MPI derived datatypes are an abstraction that simplifies handling of non-contiguous data in MPI applications. These datatypes are recursively constructed at runtime from primitive Named Types defined in the MPI standard. More recently, the development and deployment of CUDA-aware MPI implementations has encouraged the transition of distributed high-performance MPI codes to use GPUs. Such implementations allow MPI functions to directly operate on GPU buffers, easing integration of GPU compute into MPI codes. This work first presents a novel datatype handling strategy for nested strided datatypes, which finds a middle ground between the specialized or generic handling in prior work. This work also shows that the performance characteristics of non-contiguous data handling can be modeled with empirical system measurements, and used to transparently improve MPI_Send/Recv latency.
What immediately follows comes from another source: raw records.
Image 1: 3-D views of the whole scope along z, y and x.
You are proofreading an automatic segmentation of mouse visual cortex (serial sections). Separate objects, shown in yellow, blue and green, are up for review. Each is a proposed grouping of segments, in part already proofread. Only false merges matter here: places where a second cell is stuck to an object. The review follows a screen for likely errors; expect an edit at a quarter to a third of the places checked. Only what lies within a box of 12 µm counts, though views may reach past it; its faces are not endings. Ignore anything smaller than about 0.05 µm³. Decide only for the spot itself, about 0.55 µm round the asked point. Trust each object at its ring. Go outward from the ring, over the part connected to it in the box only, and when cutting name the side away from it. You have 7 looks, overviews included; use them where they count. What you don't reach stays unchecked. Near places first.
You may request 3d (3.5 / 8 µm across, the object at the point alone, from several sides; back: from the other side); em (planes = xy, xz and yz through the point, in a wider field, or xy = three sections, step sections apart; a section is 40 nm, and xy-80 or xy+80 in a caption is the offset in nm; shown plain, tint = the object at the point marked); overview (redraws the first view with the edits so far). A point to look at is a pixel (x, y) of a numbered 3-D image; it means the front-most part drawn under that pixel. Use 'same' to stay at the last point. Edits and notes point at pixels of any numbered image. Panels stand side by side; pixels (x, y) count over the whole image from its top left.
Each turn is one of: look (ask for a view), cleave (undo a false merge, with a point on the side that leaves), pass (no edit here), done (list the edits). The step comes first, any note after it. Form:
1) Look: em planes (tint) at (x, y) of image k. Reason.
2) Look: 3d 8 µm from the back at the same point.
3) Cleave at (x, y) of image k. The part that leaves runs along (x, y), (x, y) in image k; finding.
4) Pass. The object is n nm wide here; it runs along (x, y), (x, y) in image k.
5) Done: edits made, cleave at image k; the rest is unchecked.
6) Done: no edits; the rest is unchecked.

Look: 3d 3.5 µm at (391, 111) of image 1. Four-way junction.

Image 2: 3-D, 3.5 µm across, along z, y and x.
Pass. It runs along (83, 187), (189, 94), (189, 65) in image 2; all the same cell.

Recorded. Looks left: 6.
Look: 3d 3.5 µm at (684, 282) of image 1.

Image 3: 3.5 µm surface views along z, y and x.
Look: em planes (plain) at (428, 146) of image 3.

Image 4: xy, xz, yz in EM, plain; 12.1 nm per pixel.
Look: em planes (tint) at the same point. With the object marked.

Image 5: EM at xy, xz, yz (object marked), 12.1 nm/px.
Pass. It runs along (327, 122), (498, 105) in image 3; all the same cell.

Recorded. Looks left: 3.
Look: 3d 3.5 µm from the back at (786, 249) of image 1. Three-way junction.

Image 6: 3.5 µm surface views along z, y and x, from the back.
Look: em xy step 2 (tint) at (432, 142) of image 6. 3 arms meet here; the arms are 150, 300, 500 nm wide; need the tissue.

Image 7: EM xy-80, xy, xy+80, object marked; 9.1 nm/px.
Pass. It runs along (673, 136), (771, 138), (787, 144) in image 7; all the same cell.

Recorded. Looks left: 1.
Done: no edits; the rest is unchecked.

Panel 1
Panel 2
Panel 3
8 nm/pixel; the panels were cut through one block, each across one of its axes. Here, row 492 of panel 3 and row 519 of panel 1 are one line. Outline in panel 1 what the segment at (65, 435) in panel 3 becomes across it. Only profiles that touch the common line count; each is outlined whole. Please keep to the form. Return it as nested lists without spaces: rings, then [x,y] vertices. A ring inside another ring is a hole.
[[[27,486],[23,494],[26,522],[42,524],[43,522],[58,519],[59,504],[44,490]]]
Finally, despite substantial attention to non-contiguous GPU data and CUDA-aware MPI implementations, good performance cannot be taken for granted. This work demonstrates its contributions through an MPI interposer library, TEMPI. TEMPI can be used with existing MPI deployments without system or application changes. Ultimately, the interposed-library model of this work demonstrates MPI_Pack speedup of up to 242000x and MPI_Send speedup of up to 59000x compared to the MPI implementation deployed on a leadership-class supercomputer. This yields speedup of more than 917x in a 3D halo exchange with 3072 processes.